Black Ops of TCP/IP: Paketto Keiretsu 1.0 Release
Effugas writes "After pushing OpenSSH
to perform feats of secure tunneling far beyond what I ever expected it could
do, it became clear that some genuinely useful modes of network operation were
simply inaccessable without either replacing or manipulating core network protocols.
Since the basic infrastructure of the Internet isn't likely to change any time
soon, that left...creative manipulation and reconstruction of the Lingua Reseaux:
TCP/IP. Taking advantage of expectations,
pitting layers against eachother, finding new uses for old options and data fields -- instead of simply
unleashing the latest incarnation of some "Ping of Death", could such work
unveil hidden functionality within existing networks? As I discussed at
Black Hat 2002 and the inimitable
Defcon X, the answer is yes.

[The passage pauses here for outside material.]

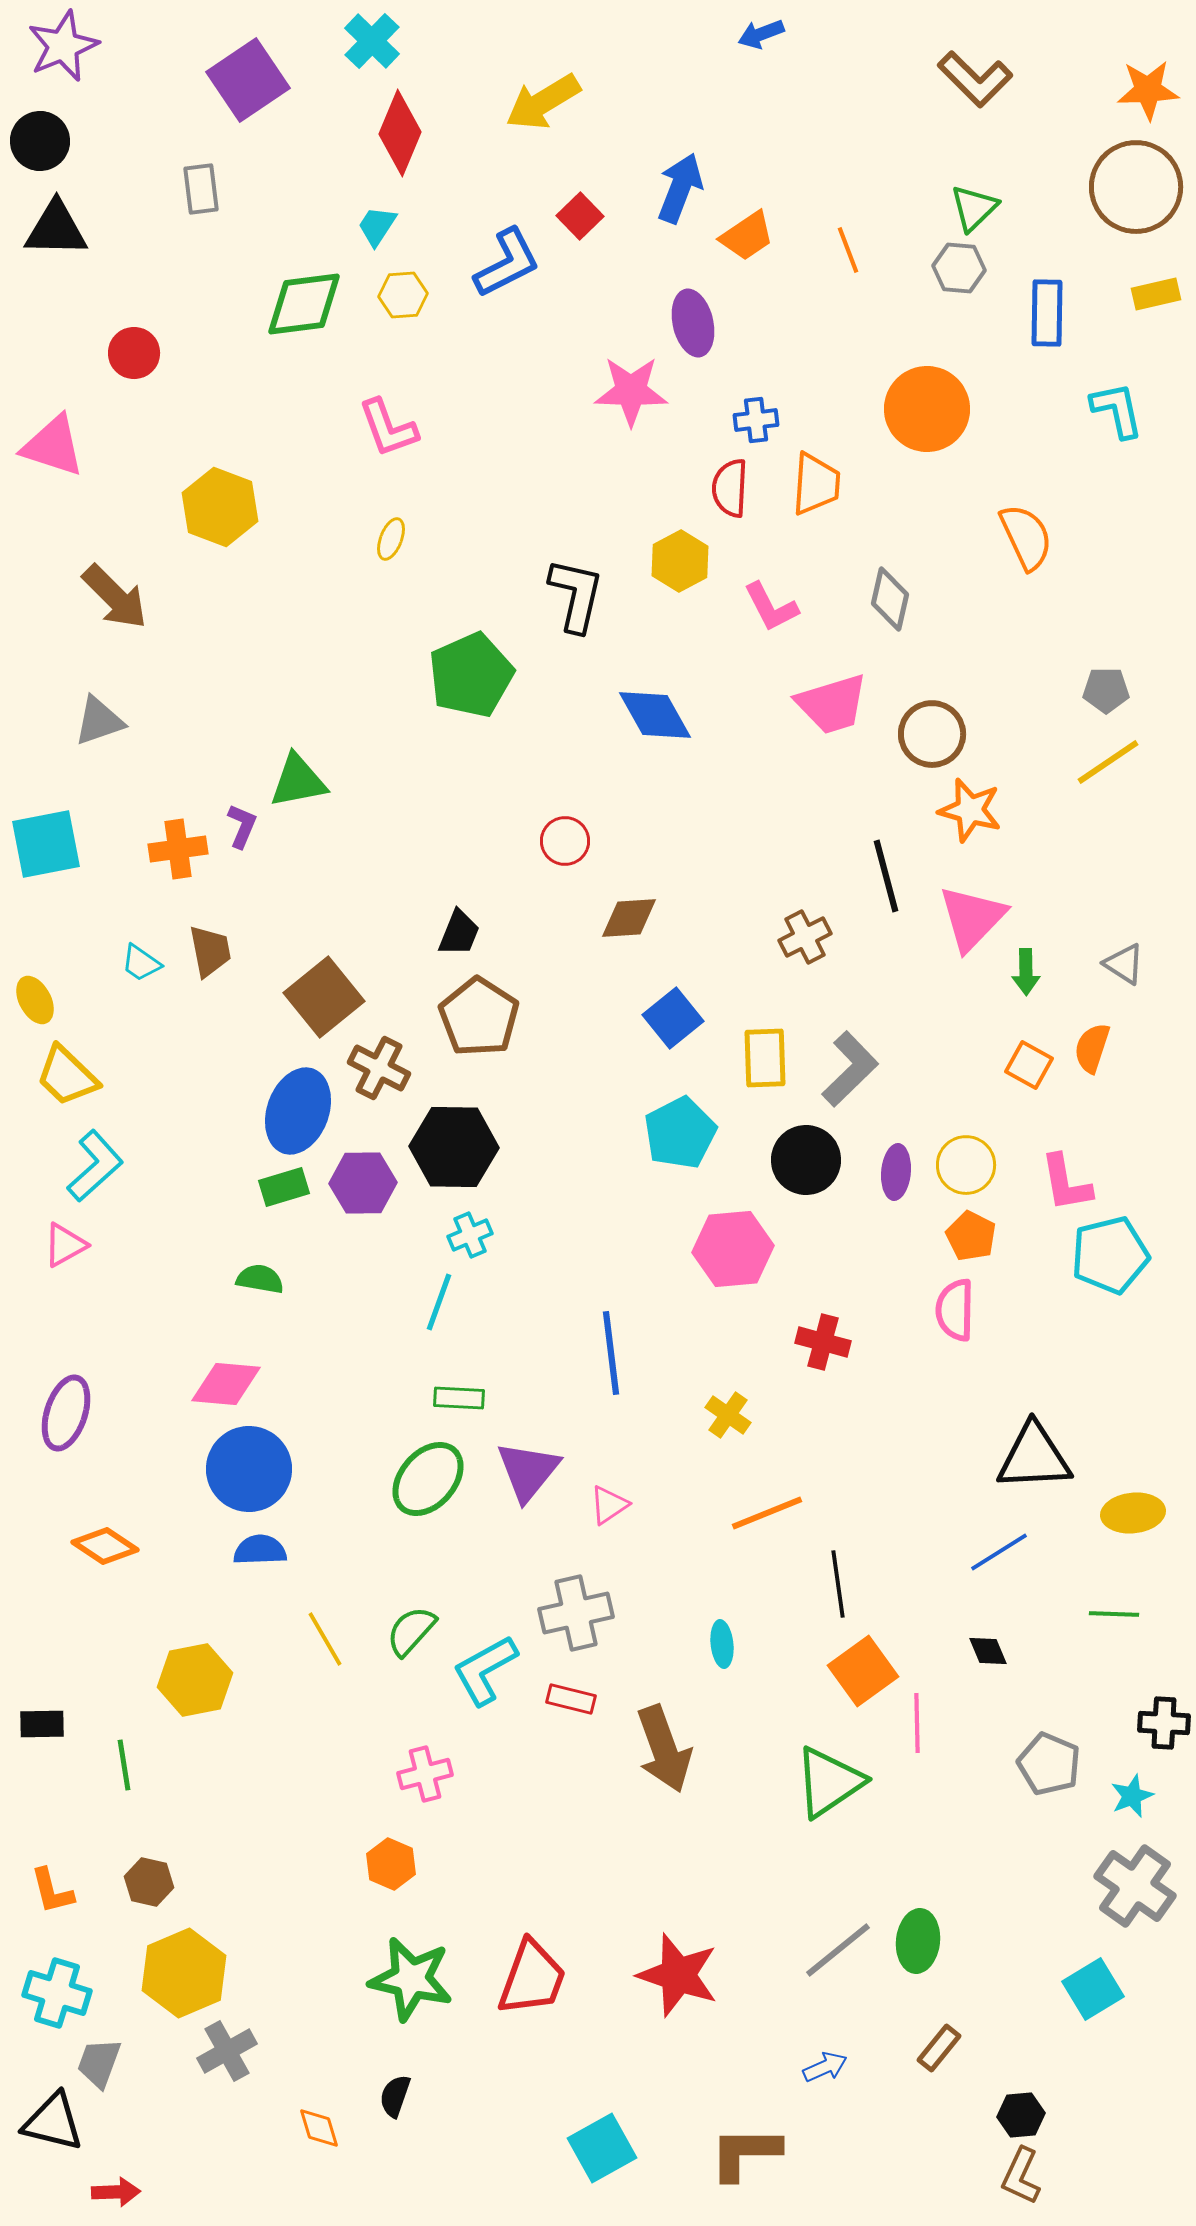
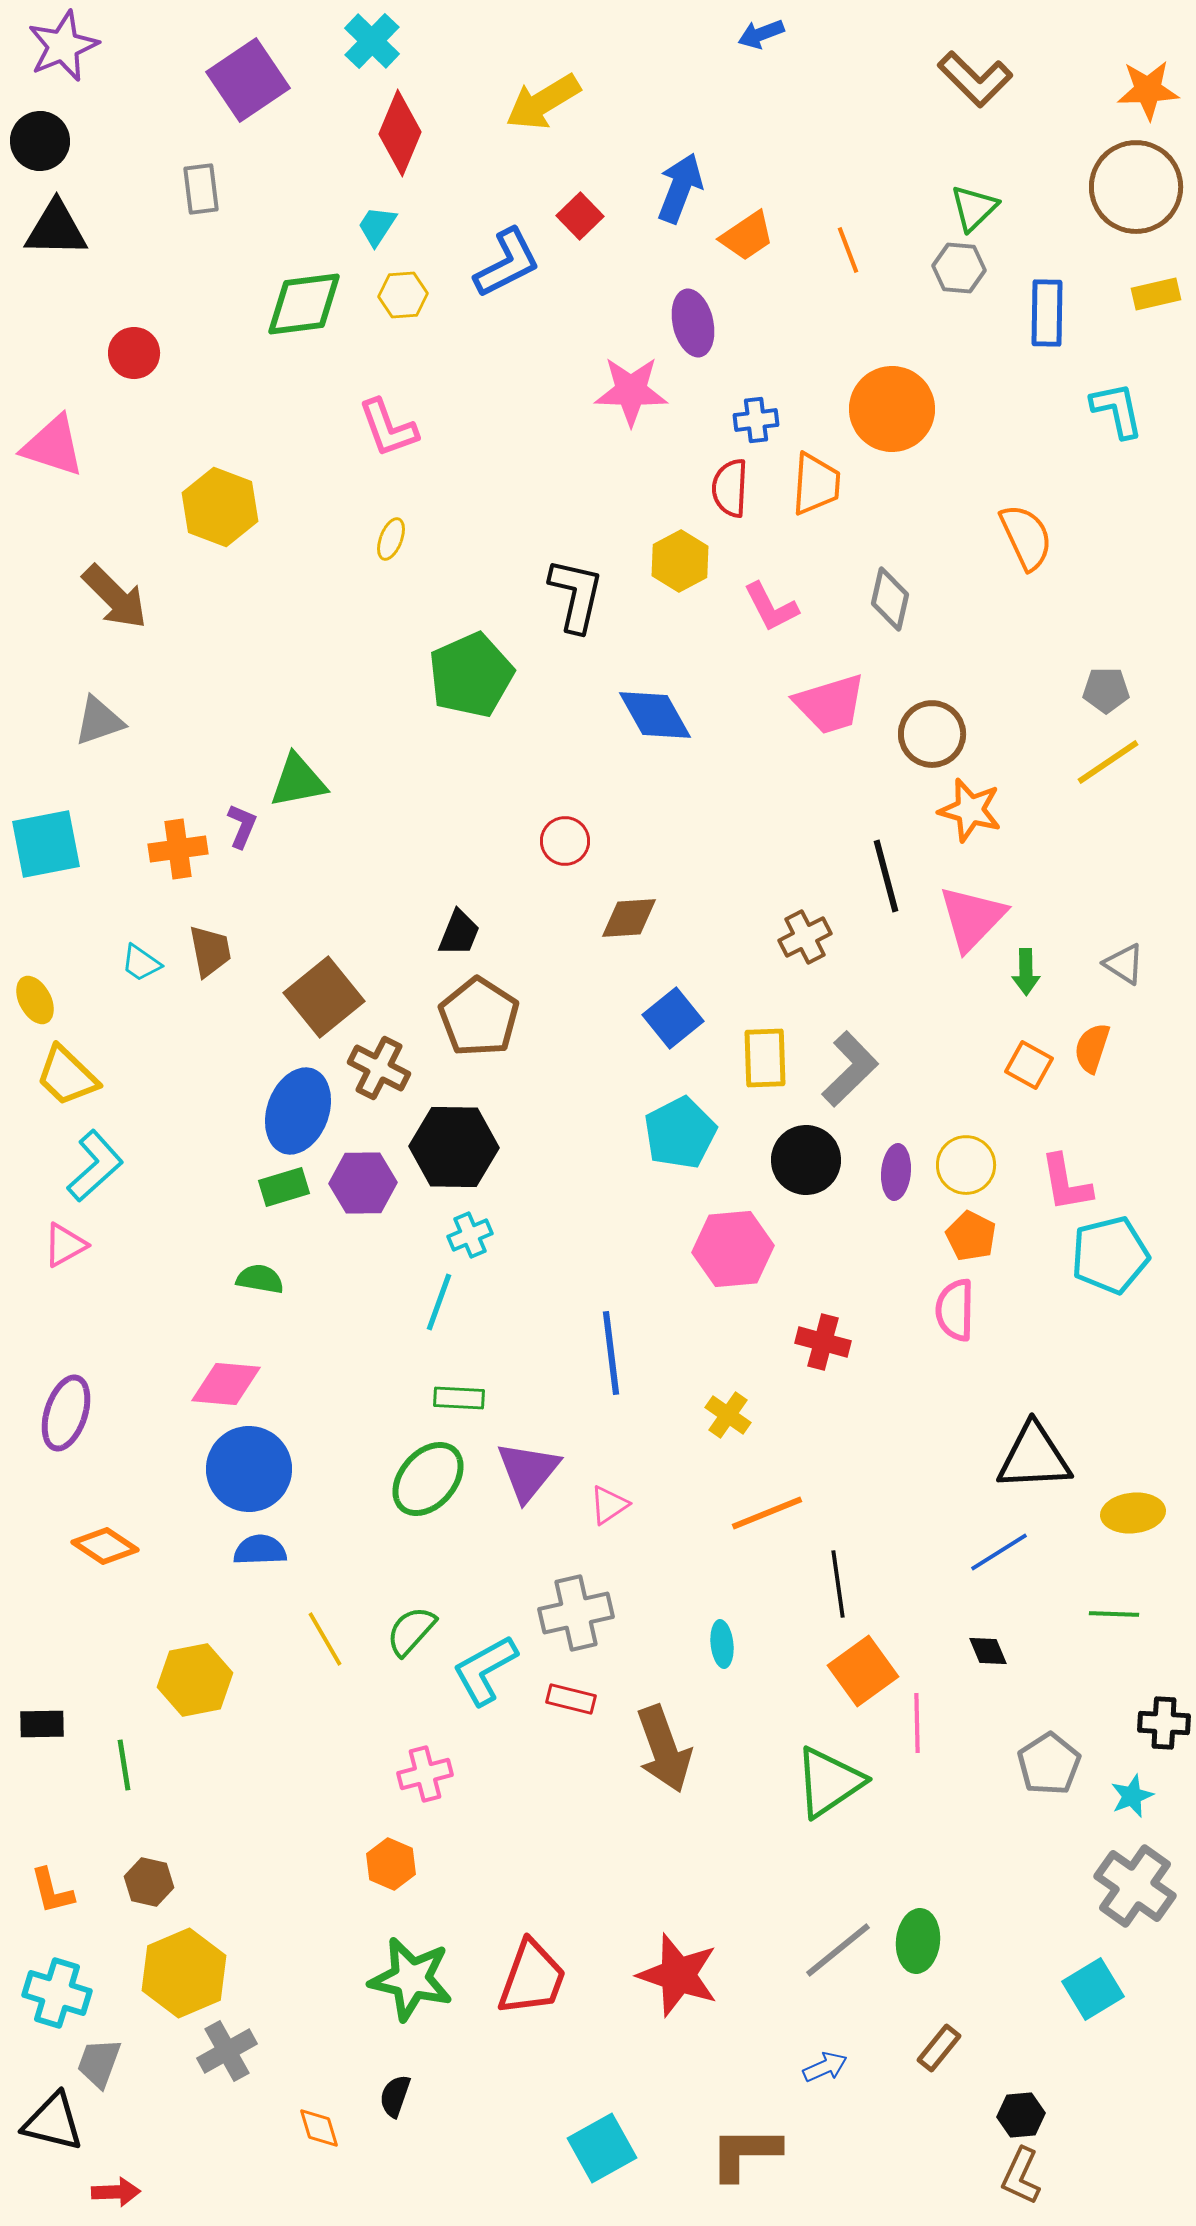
orange circle at (927, 409): moved 35 px left
pink trapezoid at (832, 704): moved 2 px left
gray pentagon at (1049, 1764): rotated 16 degrees clockwise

And now,
proof of this is ready. BSD Licensed (in deference to the very source of TCP/IP),
The Paketto Keiretsu, Version 1.0,
is a collection of five interwoven
"proof of concepts" that explore, extract, and expose previously
untapped capacities embedded deep within networks and their stacks, at Layers 2 through 4.
The five --
scanrand,
minewt,
lc
(
linkcat
),
paratrace,
and the OpenQVIS
cross-disciplinary-a-go-go phentropy --
demonstrate Stateless TCP Scanning, Inverse SYN Cookies, Guerrila Multicast, Parasitic Tracerouting, Ethernet Trailer
Cryptography, and quite a bit more. (For details, stop by DoxPara Research
or check out the latest slides. The academic paper is coming "soon".)
In terms of actual usefulness, scanrand is no
nmap, but it's still interesting: During an authorized test inside a multinational corporation's class B,
scanrand detected 8300 web servers across 65,536 addresses. Time elapsed: approximately 4 seconds."
When choosing to post articles, some quick things to bear in mind:
1) What the hell is he talking about?
2) No Really, I got layer 2-4 networking, I even got "TCP/IP", but what, precisely has he done that is worthy of note here?
3) Besides which, to whom is this software suite useful? Does it have exploit probing, does it simply tell you what stuff lives where? Is it something faster than normal scanning procedures?
4) Background?
All of these things could be (if you were so inclined) attached to the end of our user's posts so that those of us who are interested, but completely lost by the pure amount of jargon flying about to understand, can figure out what is going on...
On a side note,
What the hell is the general purpose of these tools, indivdually or as a group?
hmmmm?
"the protocols the internet uses today are not conducive to certain types of networking tasks. however, tcp/ip, one of the internet's framework protocols, has a bunch of obscure parameters and fields that can be exploited to do new things [this isn't a very new concept.] i wrote a network scanner, fake NAT client, packet sniffer, traceroute utility, and some odd visualization tool. i like big words."
basically he wrote some new tools that are like the tools we already have but implemented in a slightly different way, except these tools were heralded by an obtuse 500-word self-aggrandizing technobabbling post on slashdot.
-fren
"Where are we going, and why am I in this handbasket?"